The head needs to be small enough to reach all parts of your mouth, especially the back of your mouth, which can be difficult to reach if the head of the toothbrush is too large.

People with sensitive teeth can get specialist brushes with softer bristles, and people with crooked or irregular teeth can even get smaller brushes to help clean in the hard-to-reach places.

You should make sure you change your brush every two to three months to prevent damage to your gums and to ensure your teeth are being cleaned properly.

3. Make regular trips to the dentist

Regular dental checkups can help you spot problems early and avoid the need for more invasive treatment. The dentist will also check for signs of more serious diseases that could otherwise go unnoticed.

Dental hygienists can give your teeth a proper clean, scrubbing and scraping off any stubborn plaque spots that regular brushing will struggle to remove.

4. Don’t overdo the mouthwash

Mouthwash can be a useful product for freshening breath and reducing the impact of tooth decay, but if you are using mouthwash all the time to mask bad breath, you could be covering up a more serious problem.

Bad breath can be a sign of gum disease, which can be serious if left untreated. So if you find you are constantly reaching for the mouthwash, make an appointment to see your dentist, just in case.

5. Cut out the sugar

We all know sugar is bad for our teeth, but even ‘diet’ or sugar-free fizzy drinks can have a detrimental effect on your smile. Sugarless fizzy drinks contain acids that break down the outer layer of your teeth, which can lead to staining and tooth decay.

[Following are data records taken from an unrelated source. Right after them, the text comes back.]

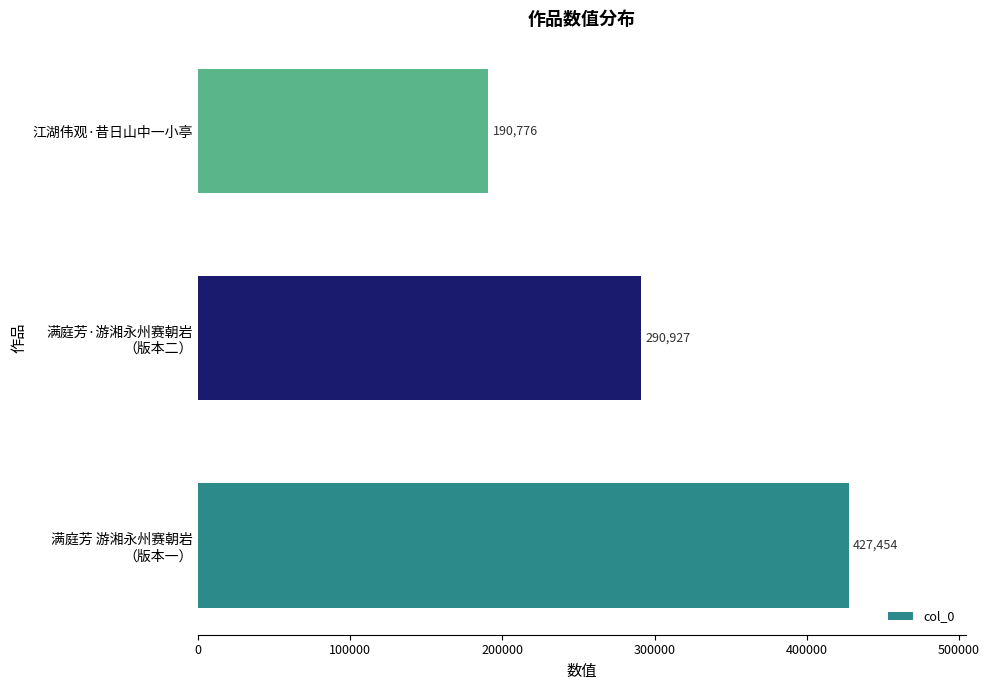

What is the sum of all values?

909157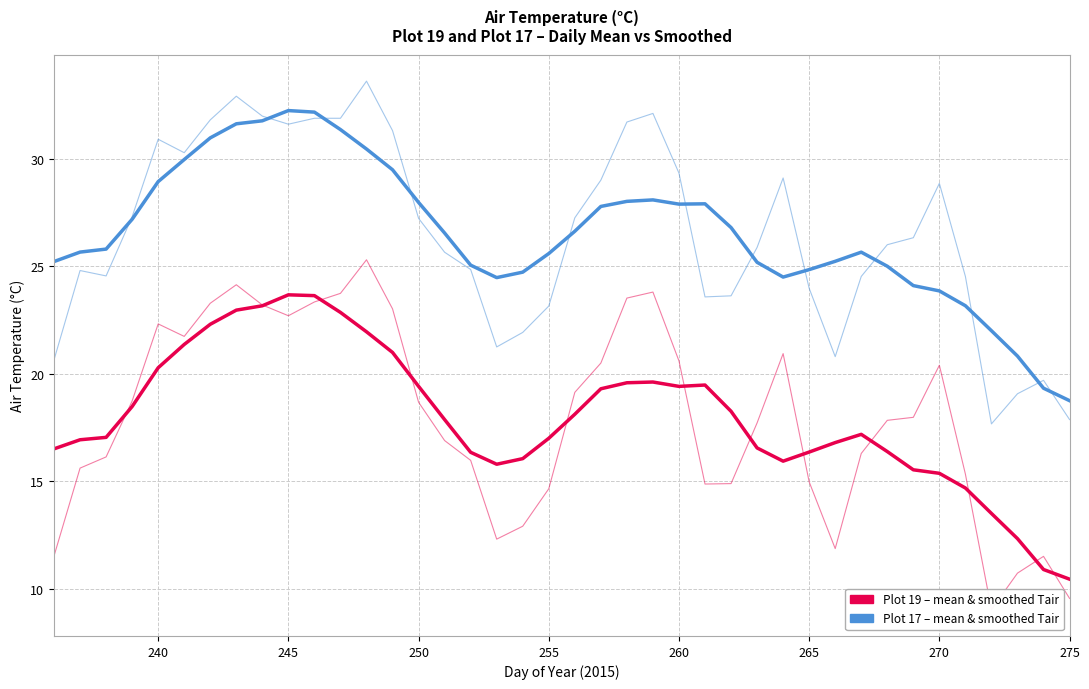

Between which two adjacent categories do Plot 19, mean Tair and Plot 19, smoothed Tair first intersect?

245 and 250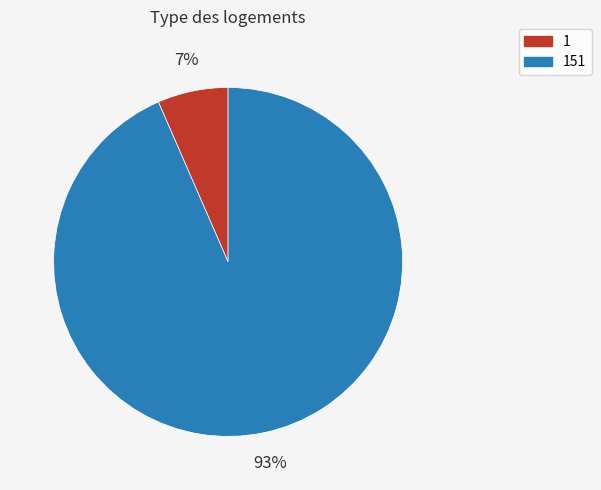

Does any single category account for the majority?

Yes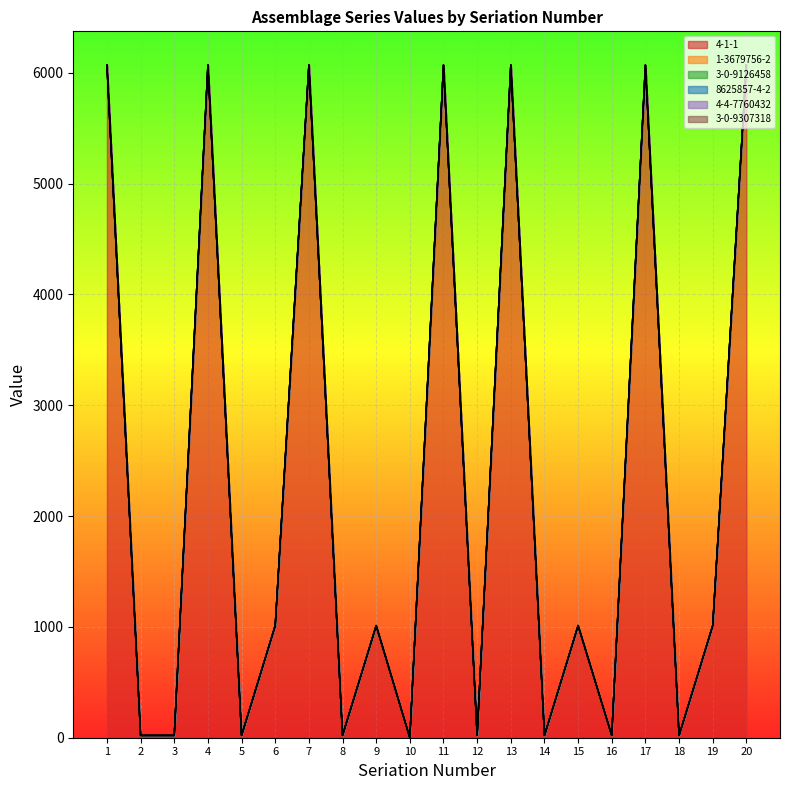

At which label does 4-1-1 reach its minimum?

10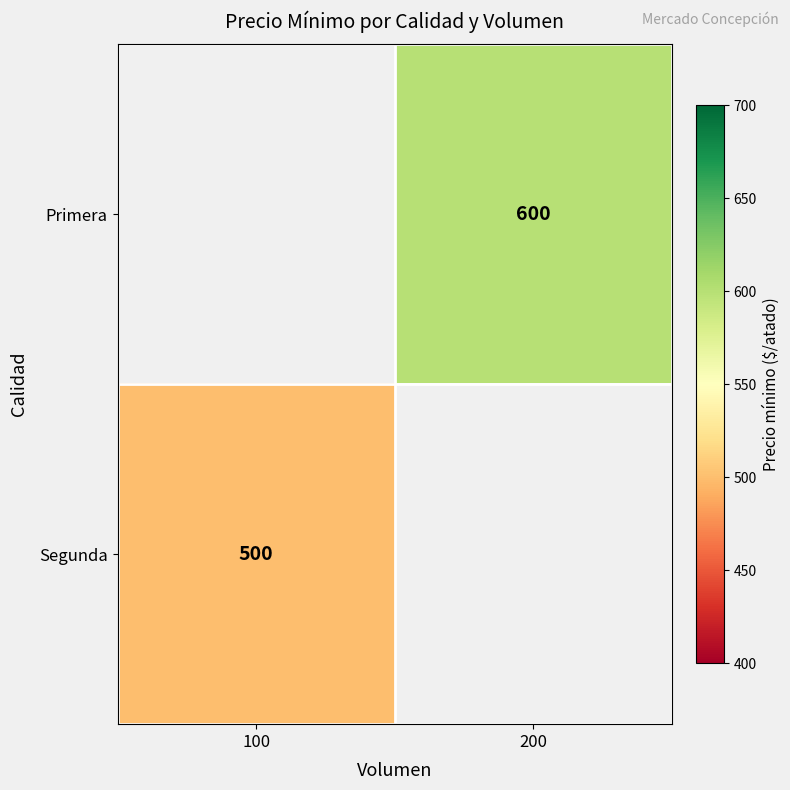

Is the value of Segunda at 100 greater than the value of Primera at 200?

No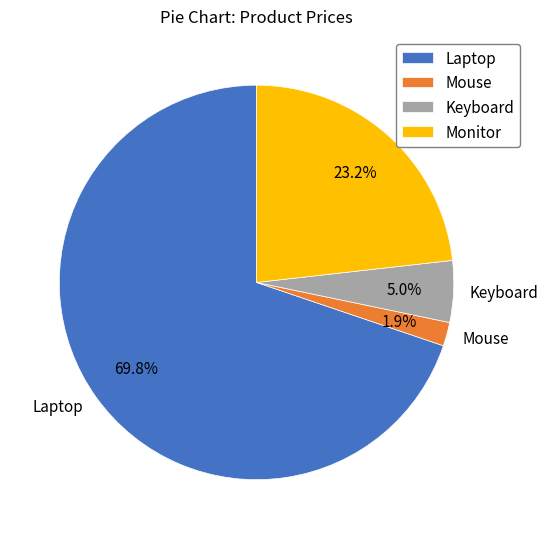

The Laptop slice represents 64% of the pie. True or false?

False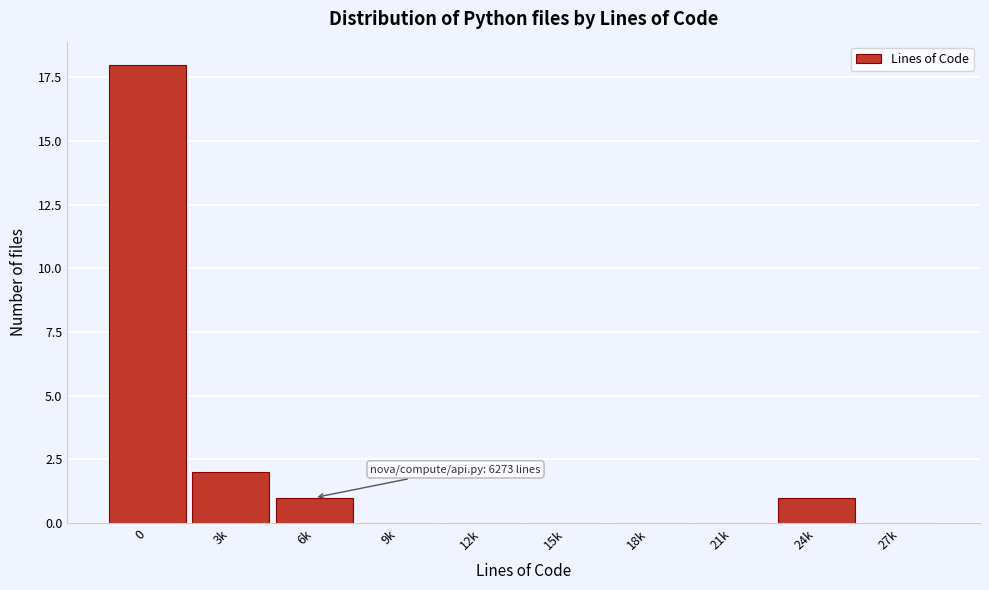

Reading left to right, list all the values displayed in this chart.

0=18	3k=2	6k=1	9k=0	12k=0	15k=0	18k=0	21k=0	24k=1	27k=0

Fruit juices and smoothies also have a similar effect and liquid fruit and vegetables can only make up one of your five-a-day, so don’t overdo it on the fruit juice.

Night time, when there is less saliva in your mouth, is the worst time for consuming sugary food and drinks so try to swap your sugar fix for a glass of water or a healthy snack.

You should never brush your teeth immediately after having a sugary drink or snack, as the brushing motion can drive the sugar into your teeth, making it more likely to cause damage.